Mais on a toujours les mêmes réponses pour le refus, clame-t-elle. C’est vraiment troublant. On reçoit des motifs envoyés en vrac et c’est choquant.
La question se pose : y a-t-il un biais discriminatoire envers les étudiants africains à Immigration Canada ?
Krishna Gagné, avocate en immigration
On a vraiment l’impression de faire face à des biais discriminatoires, car on voit que les demandes provenant d’autres pays occidentaux sont traitées vraiment différemment, mentionne Lou Janssen Dangzalan.
Des exemples de refus envoyés par IRCC
Depuis plusieurs années, le nombre d’étudiants étrangers a grandement augmenté au Canada. Avant le début de la pandémie, en 2019, on en comptait plus de 250 000 dans l’ensemble du pays, contre moins de 100 000 en 2011.
Comme l’a récemment indiqué Le Devoir, un système informatique, intitulé Chinook, a été mis en place dès mars 2018 par le ministère fédéral de l’Immigration pour étudier et accélérer le traitement de ces demandes. Il serait à l’origine, selon des experts, du fort taux de refus visant certains étudiants étrangers francophones.
C’est un système qui manque de transparence, dénonce l’avocat ontarien Lou Janssen Dangzalan.
Ce dernier, à l’instar d’autres experts en immigration, ne connaissait pas le fonctionnement de Chinook. Il vient d’être dévoilé dans le cadre d’une procédure judiciaire, devant la Cour fédérale, impliquant IRCC.
Dans un témoignage fait cet été, dont Radio-Canada a obtenu copie, un fonctionnaire d’IRCC, Andie Daponte, y décrit cet outil qui réduit les étapes administratives dans le but de faire gagner du temps aux décideurs, en remplissant une feuille de calcul Excel.
Dans celle-ci, Chinook note automatiquement certaines informations du demandeur, réunit d’autres dossiers sur un seul écran et met de l’avant des indicateurs de risque pour permettre à des agents de prendre une décision finale pour tout un lot de dossiers. Un système d’intelligence artificielle, Watchtower, est également utilisé durant ce processus.
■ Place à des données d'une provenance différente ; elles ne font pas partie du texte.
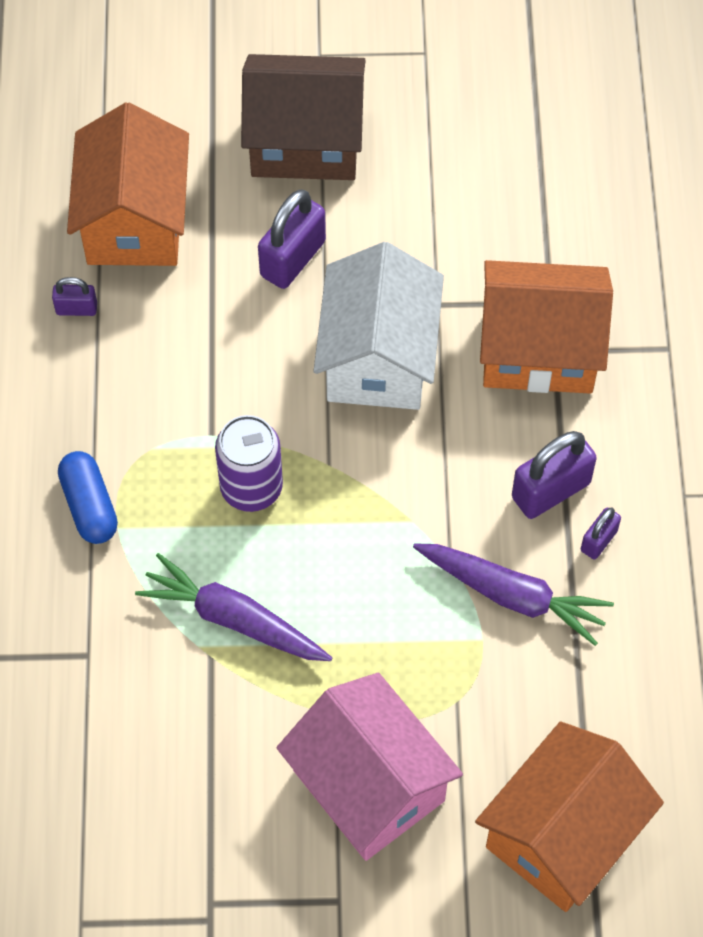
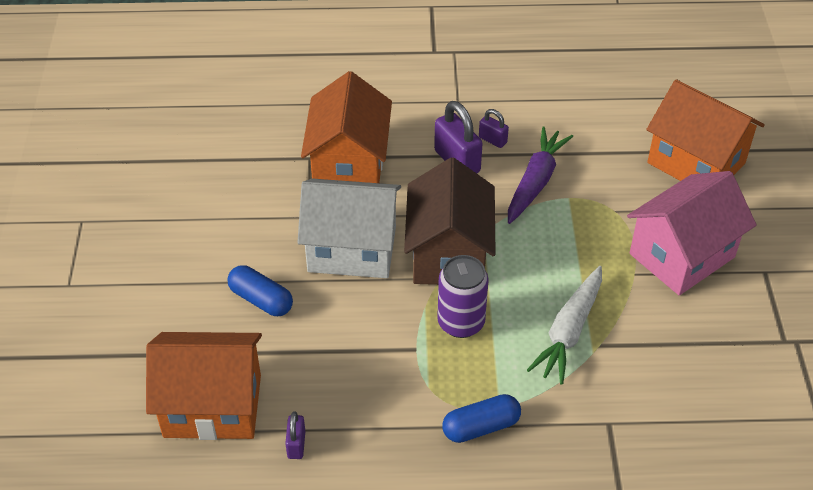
camera: 90 degrees left, 15 degrees down
purple carrot [135,553,333,661] -> white carrot [527,266,602,385]
brown house [241,54,366,180] -> brown house moved to [404,157,496,285]
purple padlock [258,189,326,289] -> blue capsule [228,265,293,316]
Dans [le] développement initial [de Chinook], il n’y a pas eu de considération légale spécifique.
Andie Daponte, directeur à IRCC, devant la Cour fédérale
Cette manière de faire pose un réel problème, selon Lou Janssen Dangzalan, qui ne mâche pas ses mots. Ce système n’est pas fait pour trier les preuves d’un dossier pouvant contenir des dizaines de documents, affirme-t-il.
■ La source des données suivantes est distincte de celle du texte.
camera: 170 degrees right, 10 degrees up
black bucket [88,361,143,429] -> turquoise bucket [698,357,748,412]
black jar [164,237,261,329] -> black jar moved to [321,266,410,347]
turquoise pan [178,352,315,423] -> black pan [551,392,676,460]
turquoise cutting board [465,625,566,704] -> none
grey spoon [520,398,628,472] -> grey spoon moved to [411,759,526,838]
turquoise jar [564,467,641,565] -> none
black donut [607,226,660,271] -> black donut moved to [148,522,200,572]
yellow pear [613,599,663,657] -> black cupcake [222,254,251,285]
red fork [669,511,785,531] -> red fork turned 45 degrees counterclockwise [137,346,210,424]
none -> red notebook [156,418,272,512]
« Cette façon de procéder, avec Chinook, c’est inacceptable dans une société démocratique. Ça ne peut pas rester secret. »Lou Janssen Dangzalan, avocat en immigration
Nommé récemment ministre de l'Immigration du Québec, Jean Boulet espère avoir prochainement des clarifications de la part d'Immigration Canada.
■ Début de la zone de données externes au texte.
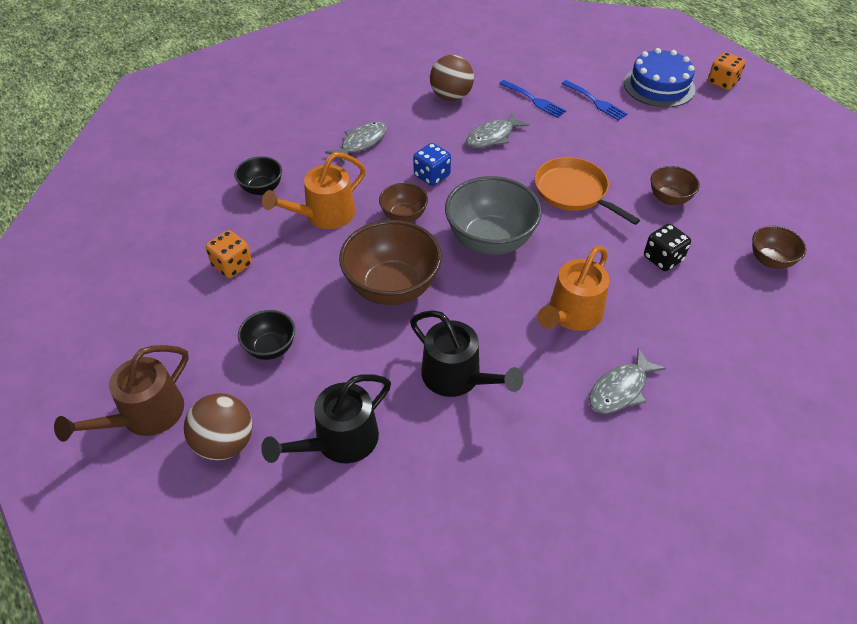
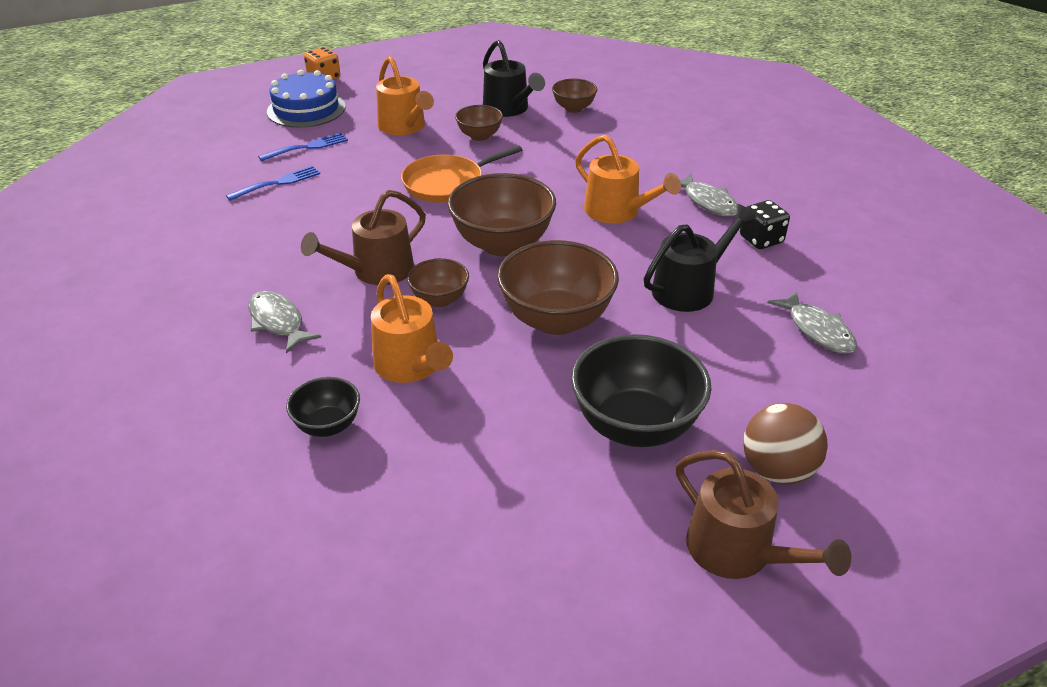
camera: 80 degrees left, 10 degrees down
orange dice [206,230,252,278] -> none
black bowl [238,310,295,360] -> black bowl [571,334,712,447], size x1.87
black watering can [261,374,391,463] -> black watering can moved to [483,40,545,117]
blue dice [413,143,451,186] -> brown watering can [301,190,426,285]
brown ball [430,55,474,101] -> none
grey bowl [445,176,542,255] -> brown bowl [447,173,556,256]
grey fish [466,112,529,148] -> grey fish moved to [768,290,857,354]
black dice [644,224,691,271] -> black dice moved to [740,200,790,249]
none -> orange watering can [376,56,434,135]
Interpellé par Radio-Canada, le nouveau ministre québécois de l'Immigration, Jean Boulet, fait part de son étonnement et espère avoir prochainement des clarifications de la part d'Ottawa.
J’ai besoin d’obtenir des éclaircissements de la part du gouvernement fédéral. Notre gouvernement et nos établissements d’enseignement supérieur travaillent fort à recruter des étudiants internationaux francophones Jean Boulet, ministre du Travail et de l'Immigration du Québec
Pour la vitalité du français au Québec, il faut prioriser encore plus les étudiants internationaux et les travailleurs étrangers des territoires francophones, souligne le ministre Boulet.
Tout en défendant les décisions prises par les fonctionnaires, l'équipe du ministre fédéral de l'Immigration, Sean Fraser, jure n'avoir aucune tolérance pour le racisme ou la discrimination.
Nous devons lutter activement contre le racisme et continuer de travailler sans relâche pour favoriser une culture d'inclusion, d'ouverture et de respect, indique l'attaché de presse du ministre, Alex Cohen. Nos employés et cadres ont suivi une formation obligatoire sur les préjugés inconscients et ont inclus des objectifs de travail et de formation antiracistes dans leurs plans de performance, précise-t-il.
De son côté, IRCC se défend et assure examiner de façon uniforme et en fonction des mêmes critères toutes les demandes, peu importe le pays d’origine.
Le pays d’origine du demandeur et la langue n’ont aucune incidence sur la façon de traiter le dossier.